Resolute Permaul riding the wave to reap Test success


Report and Photography by Akeem Greene in Barbados

Life as a professional athlete could be a roller-coaster of unimaginable proportions. Case in point, left-arm spinner, Veerasammy Permaul, returns to the West Indies team after years of unjustified absence, immediately snatches a five-for, then goes wicketless in his next match.

Permaul guiled his way to match figures of 8-141 from 53 overs in Sri Lanka, where he had an innings best of 5-35. Next match, on a benign surface in Antigua, he went wicketless in 25 overs for 99 runs against England.

A week later in Barbados, on a similar surface to North Sound, he bounced back and got a match tally of 5-155 in 45.5 overs.

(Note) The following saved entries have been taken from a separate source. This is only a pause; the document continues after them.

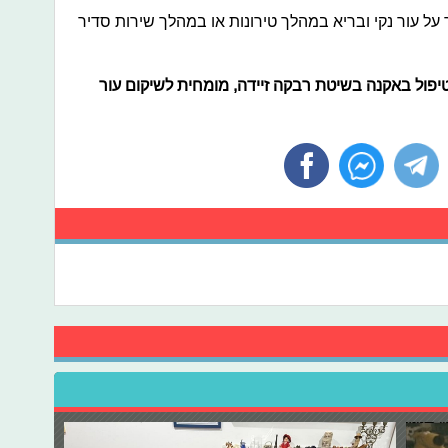
 על עור נקי ובריא במהלך טירונות או במהלך שירות סדיר
טיפול באקנה בשיטת רבקה זיידה, מומחית לשיקום עור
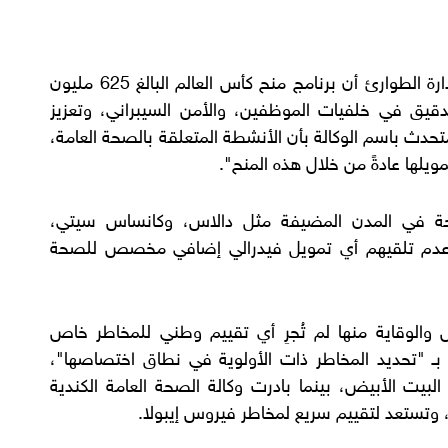
ووفق الموقع فقد أكدت الوكالة الفيدرالية لإدارة الطوارئ أن برنامج منح كأس العالم البالغ 625 مليون
تدقيق في خلفيات الموظفين، والأمن السيبراني، وتعزيز
حدث باسم الوكالة بأن الأنشطة المتعلقة بالصحة العامة،
مويلها عادةً من خلال هذه المنح".
حة في المدن المضيفة مثل دالاس، وكانساس سيتي،
ن عدم تلقيهم أي تمويل فيدرالي إضافي مخصص للصحة
ض والوقاية منها لم تُجرِ أي تقييم وطني للمخاطر خاص
 بـ "تحديد المخاطر ذات الأولوية في نطاق اختصاصها"،
بيت الأبيض، بينما بادرت وكالة الصحة العامة الكندية
، وتستعد لتقييم سريع لمخاطر فيروس إيبولا.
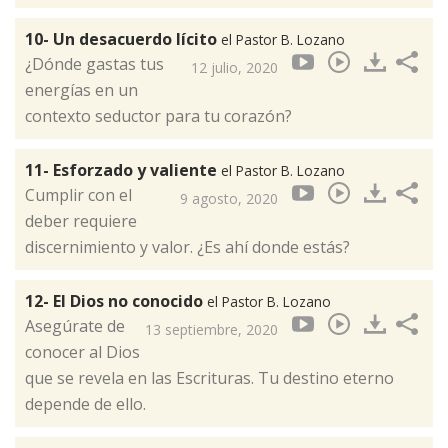
10- Un desacuerdo lícito
el Pastor B. Lozano
¿Dónde gastas tus
12 julio, 2020
energías en un
contexto seductor para tu corazón?
11- Esforzado y valiente
el Pastor B. Lozano
Cumplir con el
9 agosto, 2020
deber requiere
discernimiento y valor. ¿Es ahí donde estás?
12- El Dios no conocido
el Pastor B. Lozano
Asegúrate de
13 septiembre, 2020
conocer al Dios
que se revela en las Escrituras. Tu destino eterno
depende de ello.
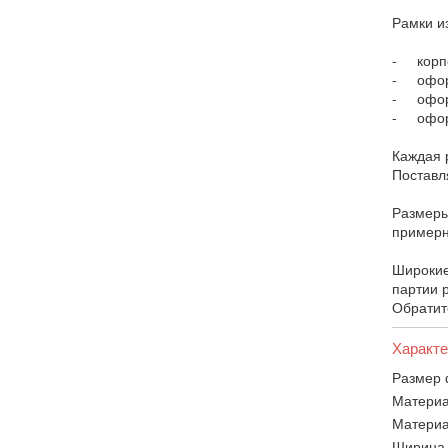
Рамки и
- корпо
- оформ
- офор
- оформ
Каждая 
Поставл
Размеры
примерн
Широкие
партии р
Обратит
Характе
Размер 
Материа
Материа
Ширина 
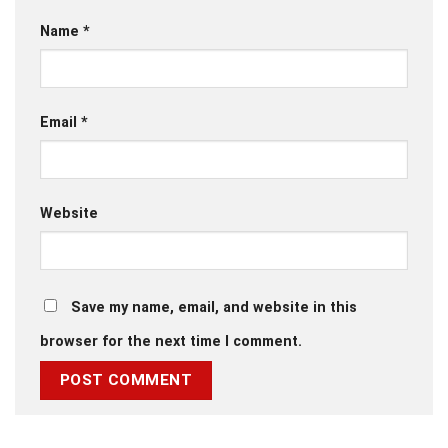
Name
*
Email
*
Website
Save my name, email, and website in this
browser for the next time I comment.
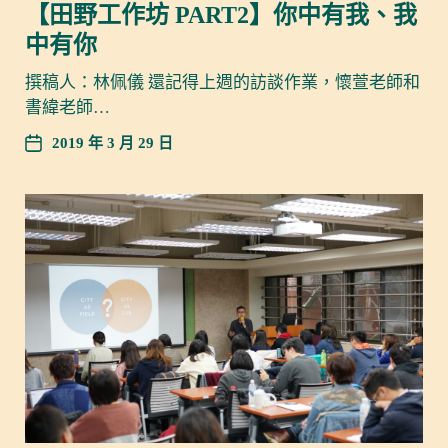
【田野工作坊 PART2】你中有我、我
中有你
撰稿人：林佩儀 還記得上週的訪談作業，懷萱老師和
書緯老師…
2019 年 3 月 29 日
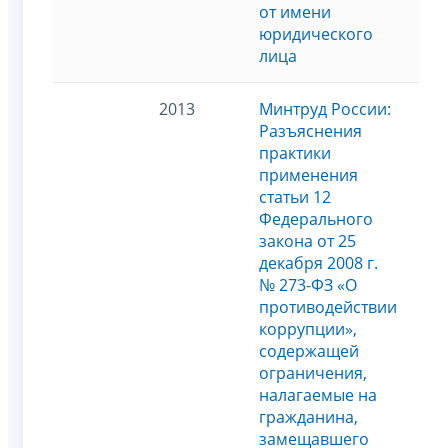
от имени
юридического
лица
2013
Минтруд России:
Разъяснения
практики
применения
статьи 12
Федерального
закона от 25
декабря 2008 г.
№ 273-ФЗ «О
противодействии
коррупции»,
содержащей
ограничения,
налагаемые на
гражданина,
замещавшего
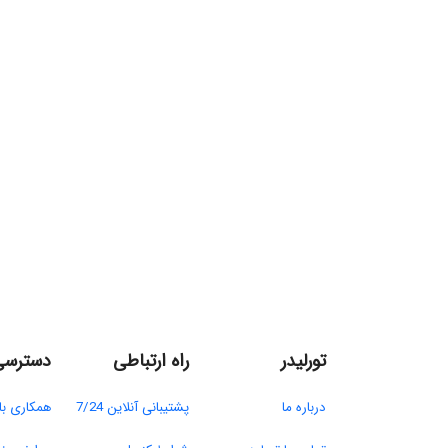
تورلیدر
راه ارتباطی
دسترسی
درباره ما​
پشتیبانی آنلاین 7/24
همکاری با 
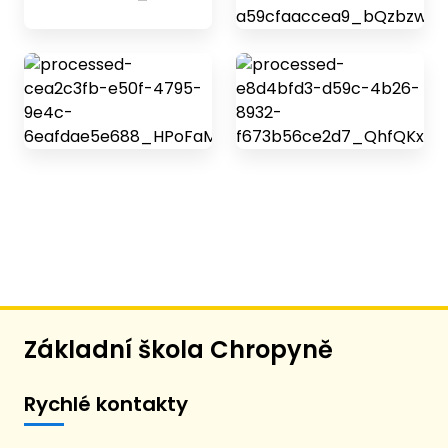
Základní škola Chropyně
Rychlé kontakty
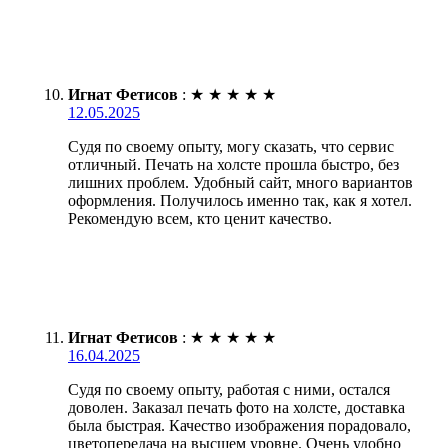
Игнат Фетисов
:
★
★
★
★
★
12.05.2025
Судя по своему опыту, могу сказать, что сервис
отличный. Печать на холсте прошла быстро, без
лишних проблем. Удобный сайт, много вариантов
оформления. Получилось именно так, как я хотел.
Рекомендую всем, кто ценит качество.
Игнат Фетисов
:
★
★
★
★
★
16.04.2025
Судя по своему опыту, работая с ними, остался
доволен. Заказал печать фото на холсте, доставка
была быстрая. Качество изображения порадовало,
цветопередача на высшем уровне. Очень удобно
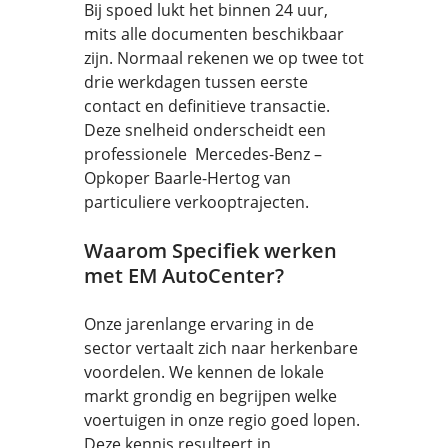
Bij spoed lukt het binnen 24 uur,
mits alle documenten beschikbaar
zijn. Normaal rekenen we op twee tot
drie werkdagen tussen eerste
contact en definitieve transactie.
Deze snelheid onderscheidt een
professionele Mercedes-Benz –
Opkoper Baarle-Hertog van
particuliere verkooptrajecten.
Waarom Specifiek werken
met EM AutoCenter?
Onze jarenlange ervaring in de
sector vertaalt zich naar herkenbare
voordelen. We kennen de lokale
markt grondig en begrijpen welke
voertuigen in onze regio goed lopen.
Deze kennis resulteert in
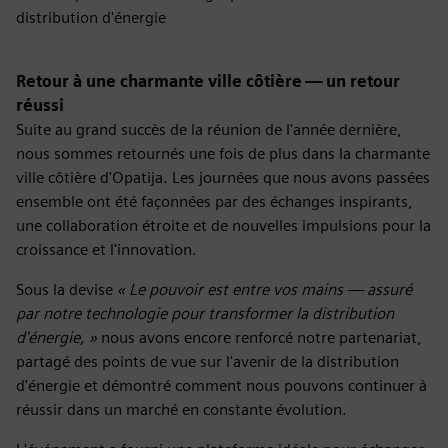
distribution d'énergie
Retour à une charmante ville côtière — un retour
réussi
Suite au grand succès de la réunion de l'année dernière,
nous sommes retournés une fois de plus dans la charmante
ville côtière d'Opatija. Les journées que nous avons passées
ensemble ont été façonnées par des échanges inspirants,
une collaboration étroite et de nouvelles impulsions pour la
croissance et l'innovation.
Sous la devise
« Le pouvoir est entre vos mains — assuré
par notre technologie pour transformer la distribution
d'énergie, »
nous avons encore renforcé notre partenariat,
partagé des points de vue sur l'avenir de la distribution
d'énergie et démontré comment nous pouvons continuer à
réussir dans un marché en constante évolution.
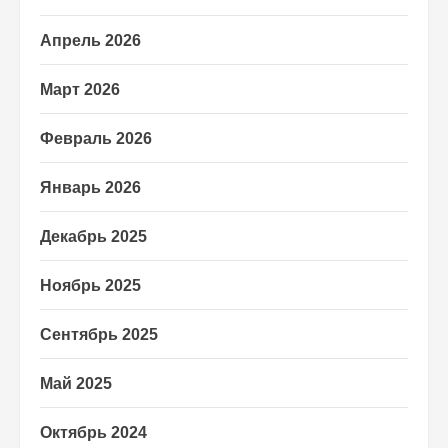
Апрель 2026
Март 2026
Февраль 2026
Январь 2026
Декабрь 2025
Ноябрь 2025
Сентябрь 2025
Май 2025
Октябрь 2024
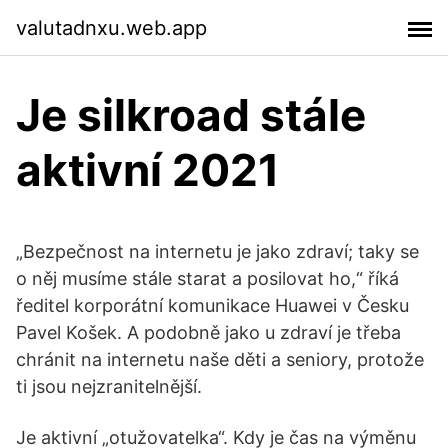
valutadnxu.web.app
Je silkroad stále
aktivní 2021
„Bezpečnost na internetu je jako zdraví; taky se
o něj musíme stále starat a posilovat ho,“ říká
ředitel korporátní komunikace Huawei v Česku
Pavel Košek. A podobně jako u zdraví je třeba
chránit na internetu naše děti a seniory, protože
ti jsou nejzranitelnější.
Je aktivní „otužovatelka“. Kdy je čas na výměnu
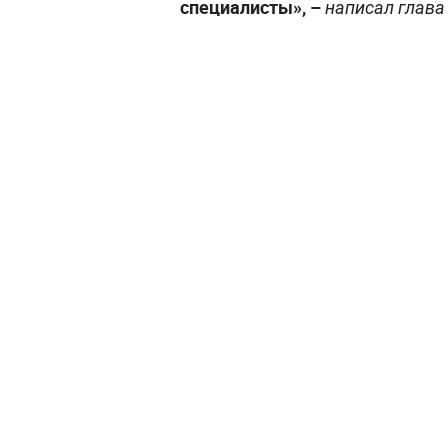
специалисты», –
написал глава 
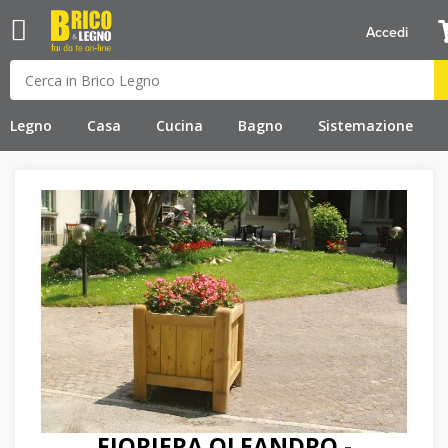
Accedi
Legno
Casa
Cucina
Bagno
Sistemazione
FIORIERA OLEANDRO -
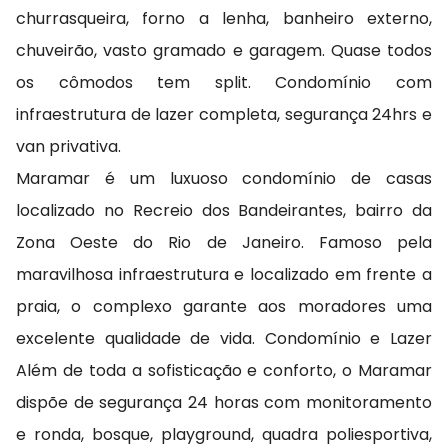
churrasqueira, forno a lenha, banheiro externo,
chuveirão, vasto gramado e garagem. Quase todos
os cômodos tem split. Condomínio com
infraestrutura de lazer completa, segurança 24hrs e
van privativa.
Maramar é um luxuoso condomínio de casas
localizado no Recreio dos Bandeirantes, bairro da
Zona Oeste do Rio de Janeiro. Famoso pela
maravilhosa infraestrutura e localizado em frente a
praia, o complexo garante aos moradores uma
excelente qualidade de vida. Condomínio e Lazer
Além de toda a sofisticação e conforto, o Maramar
dispõe de segurança 24 horas com monitoramento
e ronda, bosque, playground, quadra poliesportiva,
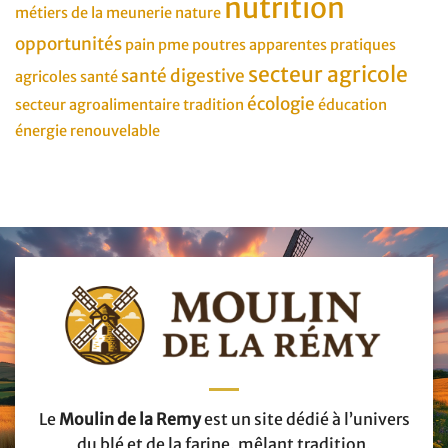
nutrition
métiers de la meunerie
nature
opportunités
pain
pme
poutres apparentes
pratiques
secteur agricole
santé digestive
agricoles
santé
écologie
secteur agroalimentaire
tradition
éducation
énergie renouvelable
Le
Moulin de la Remy
est un site dédié à l’univers
du blé et de la farine, mêlant tradition,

His opposite number, Jack Leach, got 6-154 from 94.5 overs in the same match.  Certainly, great toil for both spinners.

The second Test in Barbados was a return to the wickets for the left-arm spinner (Photo: News Room/Akeem Greene/March 2022)

After reaping some degree of success at Kensington Oval, Permaul highlighted it is an inherent attitude to stay positive amidst the lows.

“As a cricketer, you don’t always perform. You got bad days in between so I took that match [in Antigua] as a bad match and put that behind me and work towards the upcoming game. At that moment I know I didn’t have the best of games, so I put that behind and look forward to what is ahead,” Permaul told News Room Sport after the tense draw on Sunday at the Oval.

For this series, Permaul was the lone frontline spinner selected in the West Indies 13-man squad, but he would be well aware that the competition for places is intense as burly off-spinner Rahkeem Cornwall and left-arm spinner Jomel Warrican are waiting in the wings to regain their spot.

There are even calls for batting all-rounder, Roston Chase to be selected, more on the premise of his off-spin, which has yielded success at the Test level, and white-ball standout, left-arm spinner Akeal Hosein to be given a nod.

However, quietly unfazed by the outside noise, Permaul wants to make the most of his opportunity, one he wants to prolong as long as possible.

“It is always a great feeling to play for West Indies; I was not in the team for a very long time and I am pretty happy to be back, but it is very important I keep putting the performances out.”

Permaul has been working overtime in the practice sessions to improve his craft (Photo: News Room/Akeem Greene/March 2022)

The 32-year-old further elaborated, “It is important you stay patient and consistent as a bowler as you work with the conditions and try and make the best use of it.”

15 years of First-Class cricket and 557 wickets have thought Permaul that to add significantly to his nine Test matches to date, it calls for great application and patience.

“Over the years I have been consistent, I have the ability to read the pitches by knowing the pace and variation to bowl on the surface. As you look at the Test matches, there was not a lot for the bowlers, but you have to be patient and keep consistent for a batsman to make a mistake.”

“When you bowl a bad ball at First-Class level you might get off, but at Test level, you won’t get off easy, so it’s about ensuring you remain consistent over long periods,” Permaul added.

As the only frontline spinner, it is highly likely the Berbician will retain his spot in the playing XI for the final Test, which starts Thursday in Grenada.